For 2021, the consensus is for $175 in S&P earnings which means that the S&P is trading at a 23 multiple, higher than the historical average and starting to be negatively affected by the recent rise in interest rates. The fourth quarter of 2020 has shown a slight earnings gain of 2.8% which is much better than expected at the start of the earnings season .

Fourth-quarter earnings are finally coming to an end with the following lineup this week: yesterday –  MDB higher ; today – BMBL, AMC higher and ORCL, CLDR lower; tonight – CPB, DOCU, ULTA, MTN; Friday – KIRK.

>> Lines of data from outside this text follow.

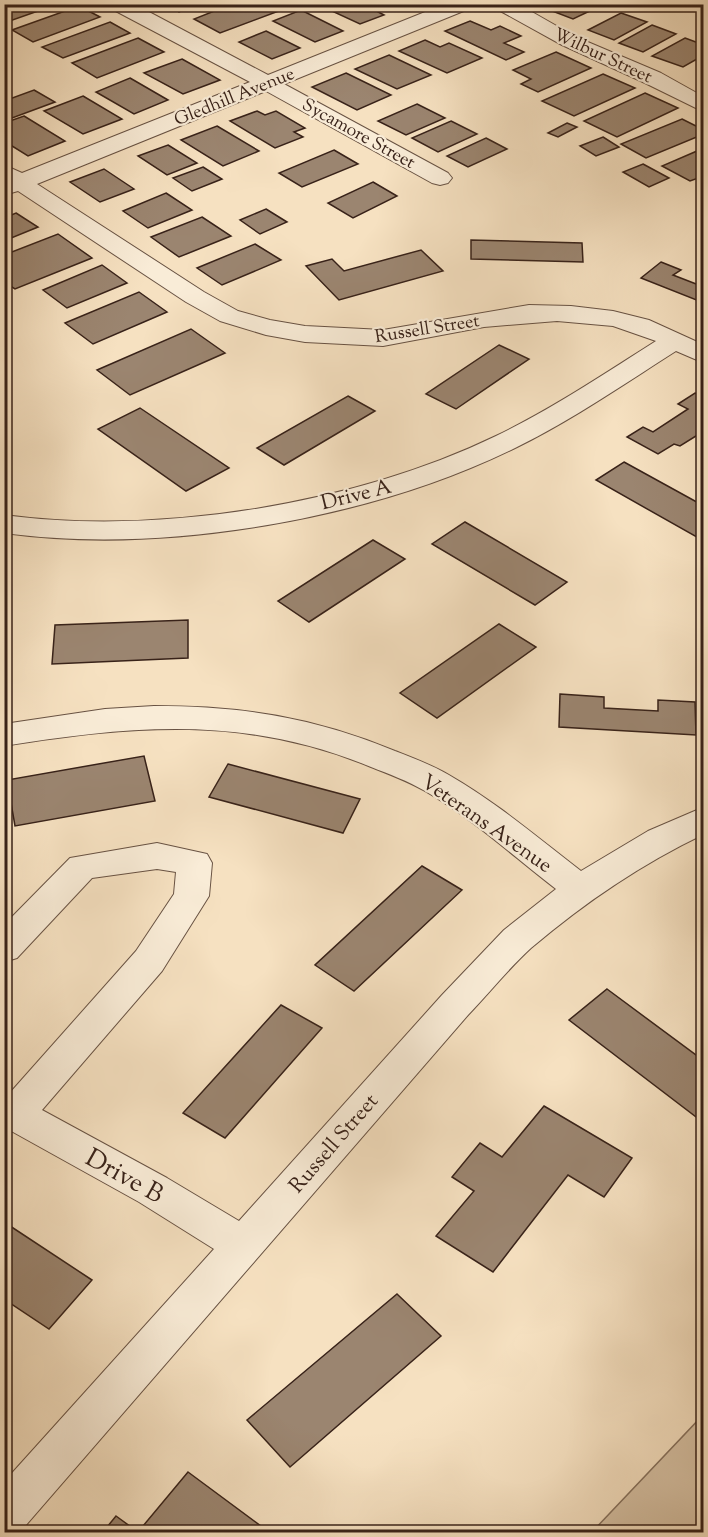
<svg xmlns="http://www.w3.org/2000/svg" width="708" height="1537" viewBox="0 0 708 1537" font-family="'Sorts Mill Goudy',serif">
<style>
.green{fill:#d6c1a4;stroke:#87725e;stroke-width:1.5}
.building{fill:#9b8570;stroke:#382219;stroke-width:1.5}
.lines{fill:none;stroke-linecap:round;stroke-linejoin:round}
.minor-casing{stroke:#685243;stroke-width:2}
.minor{fill:#f9ecd7;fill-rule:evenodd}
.labels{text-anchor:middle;stroke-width:4.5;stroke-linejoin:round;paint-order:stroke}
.far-street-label{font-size:18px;fill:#382219;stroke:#f9ecd7}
.street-label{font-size:21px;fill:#382219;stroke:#f9ecd7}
.near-street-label{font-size:26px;fill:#382219;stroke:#f9ecd7}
</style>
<rect width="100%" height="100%" fill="#f6e1c1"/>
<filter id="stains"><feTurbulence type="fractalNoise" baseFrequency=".00333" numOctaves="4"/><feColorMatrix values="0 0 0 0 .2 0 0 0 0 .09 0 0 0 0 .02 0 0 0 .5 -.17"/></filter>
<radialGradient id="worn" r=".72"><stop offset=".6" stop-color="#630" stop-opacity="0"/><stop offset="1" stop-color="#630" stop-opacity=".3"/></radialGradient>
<path class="green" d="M703,1415v117h-111z"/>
<g class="building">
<path d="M4,4h54l-54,19z"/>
<path d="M166,4h32l-19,8z"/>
<path d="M232,4h44l8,5 -64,24 -26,-14z"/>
<path d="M282,4h30l1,1 -18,7 -15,-7z"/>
<path d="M325,4h38l21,11 -24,9 -39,-18z"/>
<path d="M534,4h48l12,5 -21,10z"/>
<path d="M79,6l21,11 -67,25 -21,-12z"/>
<path d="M301,10l42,21 -28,11 -42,-21z"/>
<path d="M621,13l26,9 -33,18 -26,-10z"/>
<path d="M470,21l21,9 9,-4 21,10 -17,7 20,9 -18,8 -61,-29z"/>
<path d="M110,22l20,11 -67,25 -21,-11z"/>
<path d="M652,25l24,9 -33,18 -24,-9z"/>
<path d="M266,31l34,17 -28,11 -33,-17z"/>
<path d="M138,38l26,14 -67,26 -25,-15z"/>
<path d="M685,38l19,7v10l-21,12 -31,-11z"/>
<path d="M425,40l15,7 9,-4 33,15 -35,15 -48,-22z"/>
<path d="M556,52l35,16 -53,24 -17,-8 10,-5 -18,-9z"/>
<path d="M389,55l42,20 -34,14 -42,-20z"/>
<path d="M182,59l38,21 -37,14 -39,-21z"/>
<path d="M346,73l45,22 -34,15 -45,-23z"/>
<path d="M603,74l32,14 -61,28 -32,-15z"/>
<path d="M130,78l38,22 -34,14 -38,-22z"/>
<path d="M34,90l21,12 -51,19v-20z"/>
<path d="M645,93l33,15 -61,29 -33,-16z"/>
<path d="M83,96l39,23 -39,15 -39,-23z"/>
<path d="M417,104l28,14 -39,17 -28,-14z"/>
<path d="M257,111l8,4 11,-4 29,17 -11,4 9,5 -28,11 -45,-27z"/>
<path d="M24,116l41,25 -37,15 -24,-15v-18z"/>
<path d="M682,119l22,11v4l-58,24 -25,-14z"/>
<path d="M451,121l26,13 -39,18 -26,-14z"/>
<path d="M567,123l10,4 -19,10 -10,-4z"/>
<path d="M217,126l42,25 -36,15 -42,-26z"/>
<path d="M603,137l16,10 -23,9 -16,-10z"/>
<path d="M486,138l21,11 -39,18 -21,-11z"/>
<path d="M168,145l29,18 -30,12 -29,-19z"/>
<path d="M704,148v28l-14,5 -28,-15z"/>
<path d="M334,150l24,14 -56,23 -23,-14z"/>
<path d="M643,164l26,14 -20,9 -26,-15z"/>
<path d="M203,167l19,12 -30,12 -19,-13z"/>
<path d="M104,169l30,20 -34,13 -30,-20z"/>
<path d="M373,182l24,14 -44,22 -25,-15z"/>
<path d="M166,193l26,17 -44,18 -25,-17z"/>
<path d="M266,209l21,13 -27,12 -20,-14z"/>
<path d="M16,213l22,14 -34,14v-23z"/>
<path d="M202,217l29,19 -52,21 -28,-20z"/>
<path d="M58,234l34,24 -77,31 -11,-7v-27z"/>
<path d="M471,240l111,3 1,19 -112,-3z"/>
<path d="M255,244l26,16 -59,25 -25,-17z"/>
<path d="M421,250l22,21 -104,29 -33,-34 26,-7 12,12z"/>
<path d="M661,262l20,8 -8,5 31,12v16l-63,-25z"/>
<path d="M102,265l25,18 -60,25 -24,-18z"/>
<path d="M139,292l28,20 -74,32 -28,-21z"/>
<path d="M191,329l34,24 -95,42 -33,-25z"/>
<path d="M499,345l30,14 -73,50 -30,-15z"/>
<path d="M695,393l9,4v34l-24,15 -6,-2 -16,10 -31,-17 16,-10 10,5 35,-23 -10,-5z"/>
<path d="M348,396l27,15 -91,54 -27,-17z"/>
<path d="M140,408l89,60 -43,23 -88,-62z"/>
<path d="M624,462l80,44v33l-2,1 -106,-60z"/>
<path d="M465,522l102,60 -32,23 -103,-61z"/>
<path d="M373,540l32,19 -96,63 -31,-21z"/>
<path d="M188,620v38l-136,6 3,-39z"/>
<path d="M499,624l37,23 -99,71 -37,-25z"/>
<path d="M560,694l44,3v11l54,3v-11l37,2 1,33 -137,-8z"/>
<path d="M144,756l11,45 -140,25 -8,-46z"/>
<path d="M228,764l132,35 -17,34 -134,-36z"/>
<path d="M422,866l40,24 -108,101 -39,-26z"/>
<path d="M607,989l97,72v62l-135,-103z"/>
<path d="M281,1005l41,23 -97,110 -42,-25z"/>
<path d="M544,1106l88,52 -28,39 -36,-22 -75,97 -57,-36 38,-45 -22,-14 28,-34 22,14z"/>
<path d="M4,1222l88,58 -43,49 -45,-30z"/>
<path d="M397,1294l44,42 -151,131 -43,-47z"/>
<path d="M188,1472l81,60h-131z"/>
<path d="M116,1516l22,16h-35z"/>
</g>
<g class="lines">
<defs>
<g id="minor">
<path d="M107,4h27l134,71 177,-71h29l-3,4 -187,76 164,89 4,5 -4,5 -8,2 -8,-2 -166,-92 -229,93 167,108 34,19 32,9 35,6 78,4 146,-25 42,1 42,5 36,9 55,25v18l-28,-12c-52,33 -104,69 -159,96 -145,72 -352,108 -513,86v-18c156,21 351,-11 492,-79 56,-27 108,-62 160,-95l-43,-15 -56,-5 -73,6 -101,19 -78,-4 -39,-7 -46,-14 -34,-19 -168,-111 -14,4v-30l18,8 228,-91 -140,-74z"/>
<path d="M492,4h26l58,33 85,36 43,24v15l-59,-29 -83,-38 -67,-37z"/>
<path d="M154,706c88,0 159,11 241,45 18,7 37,14 54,24 47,27 89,63 132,96l67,-40 56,-24v27c-63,30 -120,69 -173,114 -22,20 -42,45 -63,67l-448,517h-16v-50l210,-233 -75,-47 -135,-75v-35l5,2 127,-143 38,-57 2,-22 -19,-3 -65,9 -75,80 -13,4v-37l66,-67 87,-15 50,11 5,9 -3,33 -47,75 -120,139 125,68 72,43 203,-226 62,-65 52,-41c-43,-33 -84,-71 -131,-98 -17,-10 -36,-17 -54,-24 -125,-52 -237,-42 -367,-21v-22l101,-15z"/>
</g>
</defs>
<use href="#minor" class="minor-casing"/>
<use href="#minor" class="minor"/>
</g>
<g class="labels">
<g class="far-street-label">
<text transform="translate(603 55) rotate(25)" y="6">Wilbur Street</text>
<text transform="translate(234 96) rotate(-22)" y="6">Gledhill Avenue</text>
<text transform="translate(359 133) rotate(29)" y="6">Sycamore Street</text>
<text transform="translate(427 328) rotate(-9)" y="6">Russell Street</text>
</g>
<g class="street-label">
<text transform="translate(356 494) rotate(-14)" y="7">Drive A</text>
<text transform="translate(487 823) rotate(35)" y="7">Veterans Avenue</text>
<text transform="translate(333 1143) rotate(-49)" y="7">Russell Street</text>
</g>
<g class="near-street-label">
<text transform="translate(125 1175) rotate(29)" y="9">Drive B</text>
</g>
</g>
<rect width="708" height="1537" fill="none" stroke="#f6e1c1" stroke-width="24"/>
<rect x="6" y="6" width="696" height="1525" fill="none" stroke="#382219" stroke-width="3"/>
<rect x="12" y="12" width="684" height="1513" fill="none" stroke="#382219" stroke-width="1.5"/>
<rect width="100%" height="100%" filter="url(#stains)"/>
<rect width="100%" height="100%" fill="url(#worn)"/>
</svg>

Economic reports will have – yesterday – February P.P.I. which came in at a gain of 0.4% while the core rate excluding food and energy was up by only 0.1%. The year over year advances are now 1.7% and 1.3% respectively; today – weekly jobless claims dipped to 712,000 which was the second lowest since the pandemic began; Friday – February P.P.I., mid-March U. of Michigan Consumer Sentiment Survey.

Donald M. Selkin

Chief Market Strategist
 

Disclosures:

Don Selkin is the Chief Market Strategist at Newbridge Securities Corporation, member FINRA/SIPC and provides the Fair Value analysis for CNBC each morning. The commentary provided in this Market Letter is intended to provide our current or potential customers with timely market analysis and should not be considered a research report. This Market Letter may contain, and is limited to: Discussions of broad based indices; Commentaries on economic, political or market conditions; Technical analysis concerning the demand and supply for a sector, index or industry based in trading volume and price; Statistical summaries of multiple companies’ financial data, including listings of current ratings; and, recommendations regarding increasing or decreasing holdings in particular industries or securities. This Market Letter does not make a financial or investment recommendation or otherwise promotes a product or service of the firm. This Market Letter contains only news, facts, and commentary on information previously reported from a news source believed to be accurate and reliable by the author. These news sources include the following: {Bloomberg Financial, Reuters, and Associated Press}. It is possible that at any given point in time, the author, Newbridge Securities, or one or more of its employees or registered individuals associated with Newbridge Securities, may hold a position, either long, or short, as well as options, bonds or other instruments in the companies mentioned in this report.